It also sweeps through nearby towns, including Orland Park and Alsip, and up through the west suburbs, taking in all or parts of Burr Ridge, Darien, Elmhurst, Hickory Hills, Oakbrook Terrace, Oak Forest, Oak Lawn, Orland Hills, Western Springs, Willowbrook and Worth, and extending north to Villa Park and west to Downers Grove.
In the nearby 11th District, which curves from west suburban Bolingbrook to far northwest suburban Woodstock, U.S. Rep. Bill Foster is trying to hang on against Republican Catalina Lauf.
Lauf, who has cited social media censorship, gun rights and illegal immigration as campaign issues, said in a statement ahead of Biden’s visit that “out of touch Bill Foster is attempting to throw a Hail Mary pass by bringing in a failed president whose support, even amongst Democrats, is underwater here in IL-11.”

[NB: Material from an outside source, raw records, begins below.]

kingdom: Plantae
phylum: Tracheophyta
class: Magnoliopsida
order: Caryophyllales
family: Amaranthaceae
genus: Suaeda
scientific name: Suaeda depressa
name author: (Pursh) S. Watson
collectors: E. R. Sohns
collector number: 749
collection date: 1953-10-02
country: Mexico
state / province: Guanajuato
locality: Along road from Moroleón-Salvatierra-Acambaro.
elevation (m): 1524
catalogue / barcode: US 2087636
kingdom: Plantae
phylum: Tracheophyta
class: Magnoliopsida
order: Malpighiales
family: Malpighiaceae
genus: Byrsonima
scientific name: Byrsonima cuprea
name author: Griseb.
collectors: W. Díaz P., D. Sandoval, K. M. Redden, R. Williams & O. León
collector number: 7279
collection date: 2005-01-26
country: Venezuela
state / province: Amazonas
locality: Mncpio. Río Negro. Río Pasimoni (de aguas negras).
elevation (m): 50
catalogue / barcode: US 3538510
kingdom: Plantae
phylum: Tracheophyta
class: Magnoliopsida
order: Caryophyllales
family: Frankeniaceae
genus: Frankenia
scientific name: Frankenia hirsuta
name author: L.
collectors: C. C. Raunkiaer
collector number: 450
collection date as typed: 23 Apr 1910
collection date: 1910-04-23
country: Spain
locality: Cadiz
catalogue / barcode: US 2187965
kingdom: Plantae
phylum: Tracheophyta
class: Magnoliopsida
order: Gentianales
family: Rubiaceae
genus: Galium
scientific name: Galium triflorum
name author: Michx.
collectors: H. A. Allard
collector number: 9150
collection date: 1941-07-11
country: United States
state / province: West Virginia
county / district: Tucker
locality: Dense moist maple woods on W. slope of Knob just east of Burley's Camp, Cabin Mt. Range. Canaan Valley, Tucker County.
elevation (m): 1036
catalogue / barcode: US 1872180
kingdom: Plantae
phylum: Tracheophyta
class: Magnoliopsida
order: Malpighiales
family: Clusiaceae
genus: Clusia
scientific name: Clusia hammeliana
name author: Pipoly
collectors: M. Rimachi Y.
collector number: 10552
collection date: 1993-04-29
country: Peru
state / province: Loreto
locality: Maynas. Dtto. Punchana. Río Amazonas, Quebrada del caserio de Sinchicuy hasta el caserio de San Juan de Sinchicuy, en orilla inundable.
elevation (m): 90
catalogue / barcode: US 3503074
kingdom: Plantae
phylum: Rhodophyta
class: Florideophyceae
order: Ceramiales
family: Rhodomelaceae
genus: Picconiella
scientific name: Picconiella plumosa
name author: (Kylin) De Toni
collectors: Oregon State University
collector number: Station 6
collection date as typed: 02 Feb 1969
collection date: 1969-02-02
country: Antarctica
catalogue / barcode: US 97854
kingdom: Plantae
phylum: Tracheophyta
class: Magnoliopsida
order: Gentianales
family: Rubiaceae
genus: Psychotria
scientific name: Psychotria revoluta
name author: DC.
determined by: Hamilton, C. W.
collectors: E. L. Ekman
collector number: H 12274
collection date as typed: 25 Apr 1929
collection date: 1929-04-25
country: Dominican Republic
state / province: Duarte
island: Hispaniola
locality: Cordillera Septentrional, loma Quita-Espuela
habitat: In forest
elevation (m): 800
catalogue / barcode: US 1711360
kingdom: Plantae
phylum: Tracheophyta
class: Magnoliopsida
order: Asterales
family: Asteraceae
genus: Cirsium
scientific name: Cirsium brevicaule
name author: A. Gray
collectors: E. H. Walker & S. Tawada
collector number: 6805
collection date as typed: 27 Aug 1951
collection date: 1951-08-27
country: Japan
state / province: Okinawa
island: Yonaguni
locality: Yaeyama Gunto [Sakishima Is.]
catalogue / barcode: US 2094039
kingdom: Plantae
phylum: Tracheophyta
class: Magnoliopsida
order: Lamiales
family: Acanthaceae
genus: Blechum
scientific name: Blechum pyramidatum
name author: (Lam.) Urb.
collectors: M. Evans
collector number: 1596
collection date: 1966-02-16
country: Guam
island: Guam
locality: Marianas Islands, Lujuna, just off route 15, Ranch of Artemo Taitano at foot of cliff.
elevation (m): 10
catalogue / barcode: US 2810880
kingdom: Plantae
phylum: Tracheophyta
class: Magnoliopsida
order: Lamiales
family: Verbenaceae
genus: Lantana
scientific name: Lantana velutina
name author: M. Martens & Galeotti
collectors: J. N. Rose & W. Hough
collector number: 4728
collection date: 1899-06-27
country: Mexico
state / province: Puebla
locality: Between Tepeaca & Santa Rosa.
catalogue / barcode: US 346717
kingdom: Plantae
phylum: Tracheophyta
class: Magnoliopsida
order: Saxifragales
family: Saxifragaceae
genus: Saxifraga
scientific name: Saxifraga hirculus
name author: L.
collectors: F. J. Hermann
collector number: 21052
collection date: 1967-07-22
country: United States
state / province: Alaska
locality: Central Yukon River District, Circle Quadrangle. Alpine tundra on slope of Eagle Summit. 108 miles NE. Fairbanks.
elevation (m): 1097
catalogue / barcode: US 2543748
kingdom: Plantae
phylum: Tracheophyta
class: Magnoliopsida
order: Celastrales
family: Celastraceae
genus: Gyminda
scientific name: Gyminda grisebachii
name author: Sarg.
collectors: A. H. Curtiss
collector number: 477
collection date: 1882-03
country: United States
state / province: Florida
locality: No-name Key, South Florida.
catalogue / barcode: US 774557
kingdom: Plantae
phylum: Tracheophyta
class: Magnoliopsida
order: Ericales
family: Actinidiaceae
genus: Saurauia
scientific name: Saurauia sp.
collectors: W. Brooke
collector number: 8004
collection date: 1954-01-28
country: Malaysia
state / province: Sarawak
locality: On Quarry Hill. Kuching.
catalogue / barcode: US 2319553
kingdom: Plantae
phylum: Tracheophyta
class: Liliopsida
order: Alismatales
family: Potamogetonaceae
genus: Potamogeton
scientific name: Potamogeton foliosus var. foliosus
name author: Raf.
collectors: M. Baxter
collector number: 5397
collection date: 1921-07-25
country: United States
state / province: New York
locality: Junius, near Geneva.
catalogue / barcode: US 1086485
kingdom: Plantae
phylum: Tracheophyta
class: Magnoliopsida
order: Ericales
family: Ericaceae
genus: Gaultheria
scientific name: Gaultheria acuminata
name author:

Earlier Friday, McCarthy appeared at a brewery in Normal with King, who’s running for the northwestern Illinois 17th District. That prompted a spokesman for her Democratic opponent, Sorensen, to rip King for “campaigning with McCarthy who has already promised he would raise healthcare costs and put the future of Social Security at risk if he becomes Speaker.”